Err, I didn't expect this, see below.

> +
> + switch (ctype) {
> + case 0: /* No cache */
> + return false;
> + case 1: /* Instruction cache only */
> + return (val & 1);
> + case 2: /* Data cache only */
> + case 4: /* Unified cache */
> + return !(val & 1);
> + case 3: /* Separate instruction and data caches */
> + return true;
> + default: /* Reserved: we can't know instruction or data. */
> + return false;
> + }
> +}
> +
> +static void reset_ccsidr(struct kvm_vcpu *vcpu, const struct sys_reg_desc *r)
> +{
> + u32 ccsidr;
> + int i;
> +
> + /* Make sure noone else changes CSSELR during this! */
> + local_irq_disable();
> +
> + for (i = 0; i < CSSELR_MAX; i++) {
> + if (!is_valid_cache(i))
> + continue;

So you still base the default guest topology on the HW one. This
wasn't what I had in mind. I really want KVM to expose something that
is totally decoupled from the HW topology.

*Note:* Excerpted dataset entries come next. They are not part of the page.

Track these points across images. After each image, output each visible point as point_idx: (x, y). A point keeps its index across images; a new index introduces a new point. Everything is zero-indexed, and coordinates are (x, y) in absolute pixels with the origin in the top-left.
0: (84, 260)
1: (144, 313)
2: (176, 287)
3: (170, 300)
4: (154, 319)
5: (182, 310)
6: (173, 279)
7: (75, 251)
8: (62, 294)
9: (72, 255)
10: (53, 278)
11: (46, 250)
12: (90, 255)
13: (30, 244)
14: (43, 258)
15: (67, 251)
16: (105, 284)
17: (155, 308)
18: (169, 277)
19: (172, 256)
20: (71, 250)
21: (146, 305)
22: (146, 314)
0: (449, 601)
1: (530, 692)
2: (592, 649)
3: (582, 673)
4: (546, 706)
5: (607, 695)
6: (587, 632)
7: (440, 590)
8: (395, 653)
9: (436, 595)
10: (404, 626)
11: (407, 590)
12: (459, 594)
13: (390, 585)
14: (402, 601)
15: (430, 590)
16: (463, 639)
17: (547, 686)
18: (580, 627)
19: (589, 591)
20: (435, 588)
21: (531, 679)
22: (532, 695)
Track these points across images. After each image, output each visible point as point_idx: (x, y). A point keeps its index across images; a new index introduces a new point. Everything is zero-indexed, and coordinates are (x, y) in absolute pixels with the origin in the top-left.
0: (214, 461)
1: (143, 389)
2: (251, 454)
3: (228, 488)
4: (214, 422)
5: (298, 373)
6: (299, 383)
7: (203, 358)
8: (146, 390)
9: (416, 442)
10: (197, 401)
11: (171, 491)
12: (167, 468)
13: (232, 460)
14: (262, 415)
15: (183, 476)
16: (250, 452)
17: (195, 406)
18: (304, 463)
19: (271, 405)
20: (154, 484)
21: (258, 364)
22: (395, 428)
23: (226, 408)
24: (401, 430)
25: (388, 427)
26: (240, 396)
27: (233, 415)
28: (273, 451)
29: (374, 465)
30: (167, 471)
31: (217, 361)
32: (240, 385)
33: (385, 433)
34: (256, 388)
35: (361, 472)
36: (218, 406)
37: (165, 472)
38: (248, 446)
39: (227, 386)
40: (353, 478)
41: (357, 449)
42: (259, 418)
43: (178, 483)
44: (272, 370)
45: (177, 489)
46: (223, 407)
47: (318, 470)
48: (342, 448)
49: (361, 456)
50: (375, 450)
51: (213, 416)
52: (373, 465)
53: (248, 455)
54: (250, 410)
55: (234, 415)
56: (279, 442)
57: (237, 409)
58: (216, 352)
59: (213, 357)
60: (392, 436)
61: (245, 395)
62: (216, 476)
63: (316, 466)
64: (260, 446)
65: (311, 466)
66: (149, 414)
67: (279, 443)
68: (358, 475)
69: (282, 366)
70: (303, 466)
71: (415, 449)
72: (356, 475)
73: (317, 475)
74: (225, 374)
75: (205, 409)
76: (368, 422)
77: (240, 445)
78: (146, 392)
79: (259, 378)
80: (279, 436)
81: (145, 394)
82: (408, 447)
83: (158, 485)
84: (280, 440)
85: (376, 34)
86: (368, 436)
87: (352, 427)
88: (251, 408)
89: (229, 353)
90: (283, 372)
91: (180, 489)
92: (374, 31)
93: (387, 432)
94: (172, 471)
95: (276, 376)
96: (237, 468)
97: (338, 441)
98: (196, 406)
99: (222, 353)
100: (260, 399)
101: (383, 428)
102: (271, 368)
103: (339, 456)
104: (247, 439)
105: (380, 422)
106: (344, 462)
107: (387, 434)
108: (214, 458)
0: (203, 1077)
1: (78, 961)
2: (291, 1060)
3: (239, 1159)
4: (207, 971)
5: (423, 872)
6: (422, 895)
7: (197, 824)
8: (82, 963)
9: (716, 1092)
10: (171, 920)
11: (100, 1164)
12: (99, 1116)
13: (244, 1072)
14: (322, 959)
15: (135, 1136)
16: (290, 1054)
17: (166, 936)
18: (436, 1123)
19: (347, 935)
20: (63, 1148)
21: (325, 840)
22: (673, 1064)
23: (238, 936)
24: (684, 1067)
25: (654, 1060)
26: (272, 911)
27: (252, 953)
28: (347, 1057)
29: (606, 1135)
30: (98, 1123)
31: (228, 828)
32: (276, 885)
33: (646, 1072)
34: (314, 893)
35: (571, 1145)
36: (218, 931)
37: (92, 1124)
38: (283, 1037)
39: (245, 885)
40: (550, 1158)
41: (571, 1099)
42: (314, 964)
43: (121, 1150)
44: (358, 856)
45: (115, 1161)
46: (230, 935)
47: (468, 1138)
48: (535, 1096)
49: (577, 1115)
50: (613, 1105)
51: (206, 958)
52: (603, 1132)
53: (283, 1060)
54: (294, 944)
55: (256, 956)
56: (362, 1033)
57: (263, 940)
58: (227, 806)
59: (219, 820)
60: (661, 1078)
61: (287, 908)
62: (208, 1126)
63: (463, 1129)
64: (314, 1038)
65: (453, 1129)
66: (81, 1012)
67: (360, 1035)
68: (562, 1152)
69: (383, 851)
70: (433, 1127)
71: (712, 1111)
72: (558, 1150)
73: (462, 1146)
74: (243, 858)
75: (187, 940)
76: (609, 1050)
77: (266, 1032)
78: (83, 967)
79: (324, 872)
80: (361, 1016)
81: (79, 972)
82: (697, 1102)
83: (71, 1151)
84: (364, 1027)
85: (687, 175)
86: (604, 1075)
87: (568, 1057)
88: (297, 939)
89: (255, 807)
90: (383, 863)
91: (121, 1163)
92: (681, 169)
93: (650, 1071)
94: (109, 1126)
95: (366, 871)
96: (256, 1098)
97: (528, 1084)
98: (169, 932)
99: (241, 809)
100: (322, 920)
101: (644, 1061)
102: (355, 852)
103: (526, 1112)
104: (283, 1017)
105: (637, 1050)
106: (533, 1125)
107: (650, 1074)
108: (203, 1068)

I was thinking of a very basic two level hierarchy:

- L0 instruction
- L0 data
- L1 unified

with everything being one set, one way. And that's it.

The advantage of such a hierarchy is that it works with both
situations where CLIDR_EL1.LoC==0 or CLIDR_EL1.{LoUU,LoUIS}={0,0} and
those that are less able, as long as CLIDR_EL1 and CTR_EL0 don't
over-promise.

Of course, it means that you need to make CLIDR_EL1 consistent with
this hierarchy while respecting what the HW offers.

> +
> + /* Which cache CCSIDR represents depends on CSSELR value. */
> + write_sysreg(i, csselr_el1);
> + isb();
> + ccsidr = read_sysreg(ccsidr_el1);
> +
> + /*
> + * Guests should not be doing cache operations by set/way at
> + * all, and for this reason, we trap them and attempt to infer
> + * the intent, so that we can flush the entire guest's address
> + * space at the appropriate time.
> + * To prevent this trapping from causing performance problems,
> + * let's expose the geometry of all data and unified caches
> + * (which are guaranteed to be PIPT and thus non-aliasing) as
> + * 1 set and 1 way.
> + * [If guests should attempt to infer aliasing properties from
> + * the geometry (which is not permitted by the architecture),
> + * they would only do so for virtually indexed caches.]
> + *
> + * This also make sure vCPU see the consistent geometry even if
> + * it migrates among phyiscal CPUs with different geometries.
> + */
> + vcpu->arch.ctxt.ccsidr[i] = ccsidr & ~CCSIDR_EL1_ASSOCIATIVITY_BITS;
> + }
> +
> + local_irq_enable();
> +}
> +
> static unsigned int mte_visibility(const struct kvm_vcpu *vcpu,
> const struct sys_reg_desc *rd)
> {
> @@ -1603,7 +1636,7 @@ static const struct sys_reg_desc sys_reg_descs[] = {
>
> { SYS_DESC(SYS_CNTKCTL_EL1), NULL, reset_val, CNTKCTL_EL1, 0},
>
> - { SYS_DESC(SYS_CCSIDR_EL1), access_ccsidr },
> + { SYS_DESC(SYS_CCSIDR_EL1), access_ccsidr, reset_ccsidr },

You also need to handle CCSIDR2_EL1/CCSIDR2 and make them UNDEF. This
probably also mean you need to mask out FEAT_CCIDX from the relevant
ID registers.

> { SYS_DESC(SYS_CLIDR_EL1), access_clidr },

CLIDR_EL1 needs some extra love to return something that is consistent
with whatever has been restored. Which mean it must now be handled as
something userspace can write to. There is also some subtleties around
the handling of MTE caches (I think we can make that "Unified
Allocation Tag and Data cache, Allocation Tags and Data in separate
lines.").

I appreciate this is probably a bit (a lot?) more than what you had in
mind, but please hang in there. We'll help you along the way. And if
anything seem odd, please shout. I'll do my best to make it clearer.

Thanks,

M.

--
Without deviation from the norm, progress is not possible.